Qu’est-ce qui peut pousser un homme à vouloir autant repousser ses limites? Il y a un petit côté fascinant à imaginer la douleur, le dévouement, l’épuisement et l’exaltation qui accompagnent le coureur sur une épreuve de 250 kilomètres ou, encore plus fou, de 500 kilomètres. Pour le docteur Bégin, tout cela revêt un petit côté ésotérique puisqu’il s’agit d’une communion avec soi-même. Un moment où l’athlète doit puiser dans tous ses moyens et voyager au fond de son âme pour aller y puiser de l’énergie.

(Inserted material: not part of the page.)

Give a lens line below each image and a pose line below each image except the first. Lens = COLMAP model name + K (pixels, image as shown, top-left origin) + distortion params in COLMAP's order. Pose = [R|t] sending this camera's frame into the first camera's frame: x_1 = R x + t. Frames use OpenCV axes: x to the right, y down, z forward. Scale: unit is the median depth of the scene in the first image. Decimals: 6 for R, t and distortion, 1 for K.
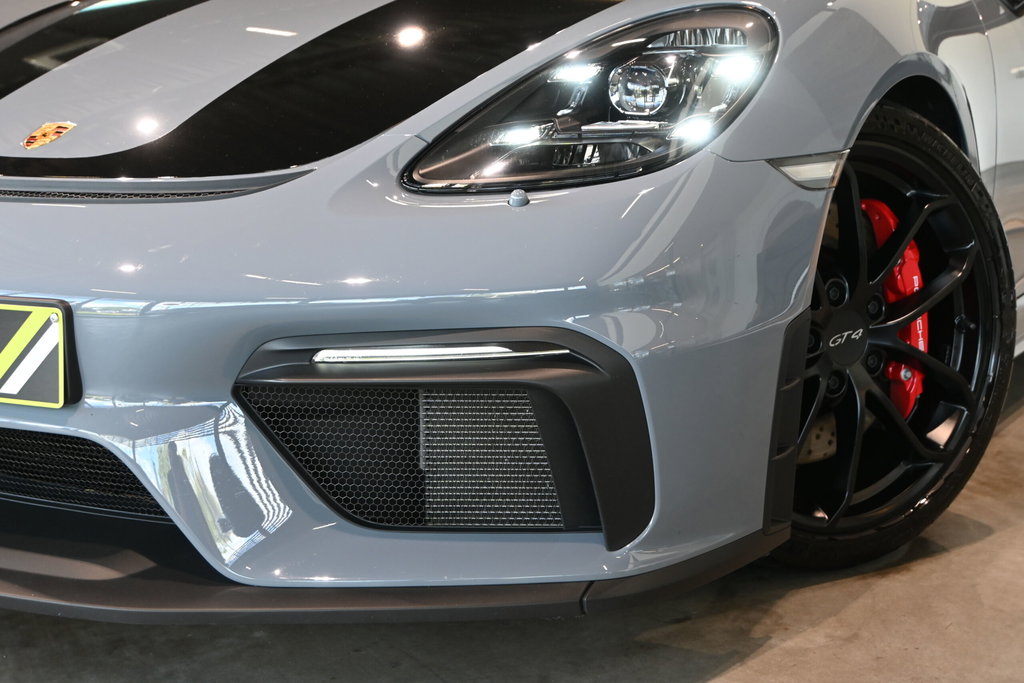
lens RADIAL K [[1638.5, 0, 512.0], [0, 1638.5, 341.5], [0, 0, 1]] dist [0.000153, 0.034267]
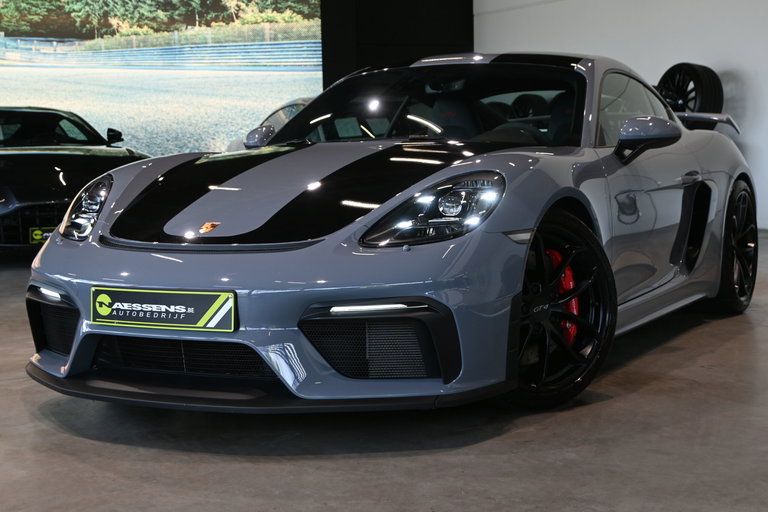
lens RADIAL K [[1274.3, 0, 384.0], [0, 1274.3, 256.0], [0, 0, 1]] dist [0.260599, 0.004781]
pose [[0.999184, -0.017085, 0.036606, -0.097943], [0.020646, 0.994850, -0.099236, 0.115893], [-0.034722, 0.099911, 0.994390, -0.938469]]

« Il y a de grandes périodes de solitude. C’est enivrant, dans le monde agité d’aujourd’hui, d’être capable de faire ce genre de course pour se déconnecter du reste du monde. Il n’y a pas de téléphones ou de tablettes électroniques. Tu es seul pendant des heures et des heures en raison de l’étalement des compétiteurs. Tu en profites pour réfléchir et visiter le fond de qui tu es. On sort de ces courses grandi et transformé à tout jamais. C’est une grande source de motivation. Presque une drogue. C’est pour ça que je me suis inscrit à ces courses », affirme-t-il.

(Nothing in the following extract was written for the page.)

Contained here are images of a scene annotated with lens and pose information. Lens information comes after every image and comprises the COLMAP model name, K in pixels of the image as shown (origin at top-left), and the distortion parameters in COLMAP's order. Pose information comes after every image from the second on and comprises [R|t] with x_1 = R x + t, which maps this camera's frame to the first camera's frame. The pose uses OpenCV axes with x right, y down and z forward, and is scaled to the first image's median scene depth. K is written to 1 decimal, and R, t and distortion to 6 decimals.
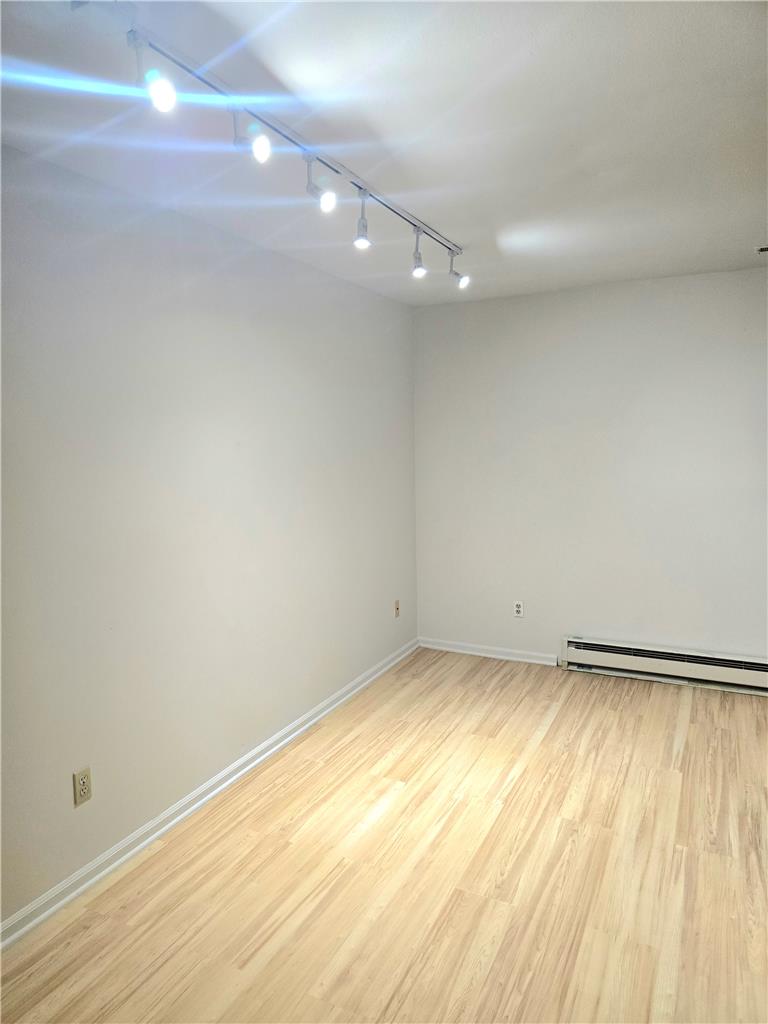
lens RADIAL K [[693.3, 0, 379.0], [0, 693.3, 523.1], [0, 0, 1]] dist [0.068484, -0.063022]
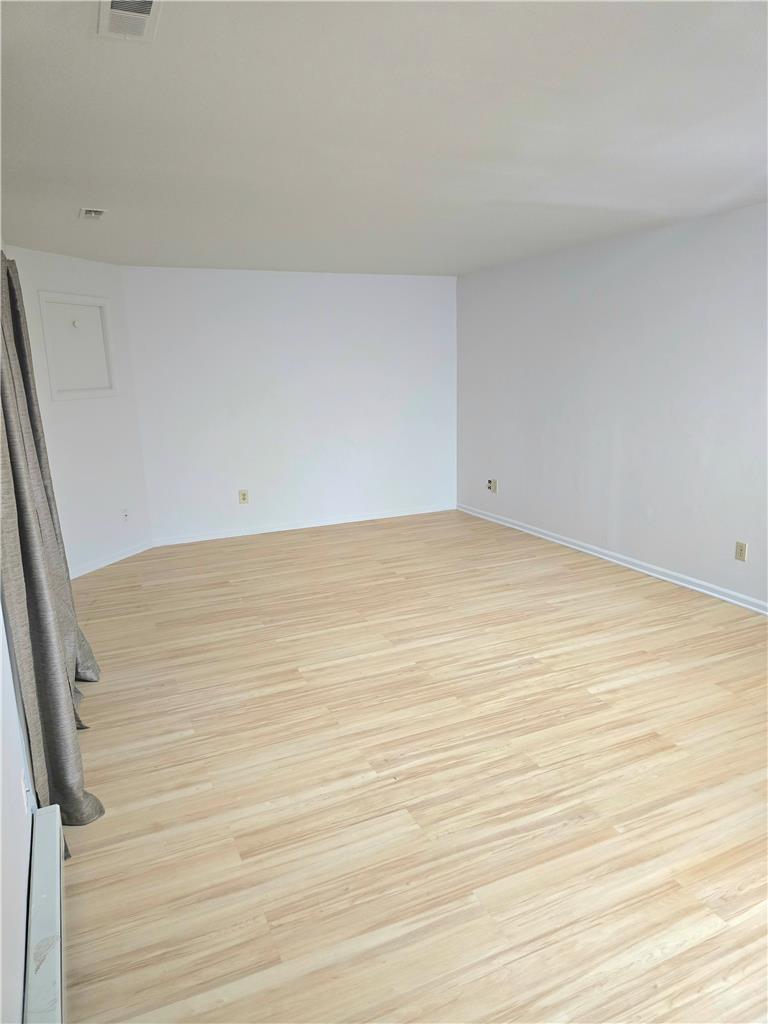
lens RADIAL K [[693.3, 0, 379.0], [0, 693.3, 523.1], [0, 0, 1]] dist [0.068484, -0.063022]
pose [[-0.776129, -0.109794, 0.620943, 0.130174], [0.116291, 0.942912, 0.312078, -0.213633], [-0.619759, 0.314422, -0.719053, 1.545724]]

Jean-François BéginLe docteur Bégin a confiance en sa bonne forme physique. Il est conscient que sa préparation physique doit être optimale. Après une courte pause pour se reposer de sa traversée de l'Atacama, il a repris l'entraînement à raison de trois ou quatre longues sorties par semaine. Depuis novembre dernier, il a ainsi parcouru près de 2 000 kilomètres. Plusieurs de ces kilomètres furent en montagne et dans des pistes forestières, au mont Sainte-Anne et au mont Bélair, pour retrouver les conditions qu'il risquait de rencontrer lors de la course qu'il effectue présentement. Il a également parcouru de longues distances sur la grève du fleuve Saint-Laurent, à marée basse, pour simuler les surfaces qui seront présentes lors des cinq courses des deux prochaines années. Enfin, il a profité de vacances au Mexique et en Californie pour s'acclimater aux températures chaudes.

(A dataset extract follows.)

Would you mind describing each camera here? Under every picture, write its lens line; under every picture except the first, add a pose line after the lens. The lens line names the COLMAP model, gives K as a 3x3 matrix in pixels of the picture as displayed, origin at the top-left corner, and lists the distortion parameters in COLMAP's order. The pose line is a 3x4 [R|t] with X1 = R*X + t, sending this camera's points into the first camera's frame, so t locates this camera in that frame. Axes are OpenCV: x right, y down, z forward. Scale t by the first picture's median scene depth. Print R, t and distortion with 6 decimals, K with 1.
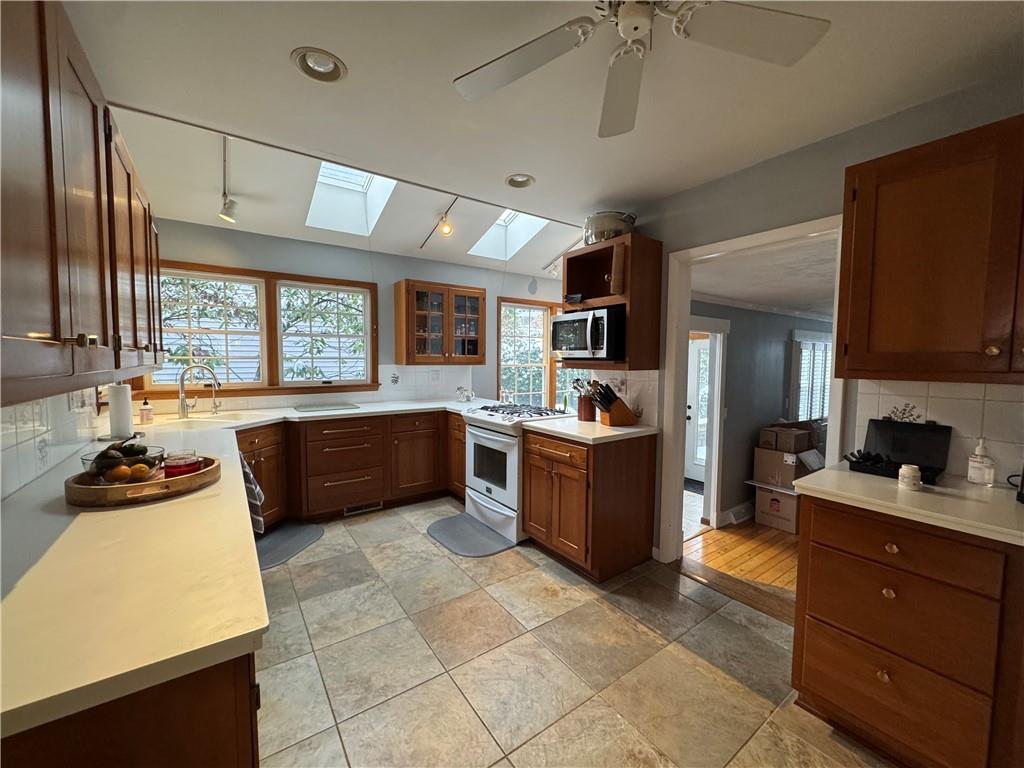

Le coureur de longue distance n'est pas seul en Arizona. Sa conjointe l'accompagne pour cette première traversée. Elle en profitera pour agir comme bénévole. Un collègue anesthésiste ayant eu la piqûre pour ce genre de course sera également du voyage pour l'encourager. Pour les autres courses cependant, personne ne s’est encore manifesté. Il se croise les doigts. « On ne sait jamais. Ça peut changer puisque je suis au tout début de ce défi s’échelonnant sur deux années. Peut-être que quelqu’un se greffera à moi pour participer à une ou deux courses. Ce serait bien », conclut-il.

Jean-François Bégin sera peut-être seul à courir, mais plusieurs personnes le suivront et l'encourageront à distance. Il est porteur d'espoir. Il existe actuellement une page Opération Désert 5 sur Facebook où il publie quotidiennement un court texte relatant les événements de sa journée.

De savoir que des gens pensent à lui et accordent de l'importance à ce qu'il fait sera certainement une grande motivation. Mais encore mieux. De savoir que des gens seront généreux pour l'aider à atteindre son objectif sera une grande source de fierté. Il aura alors compris que chacun de ses pas en valait la peine.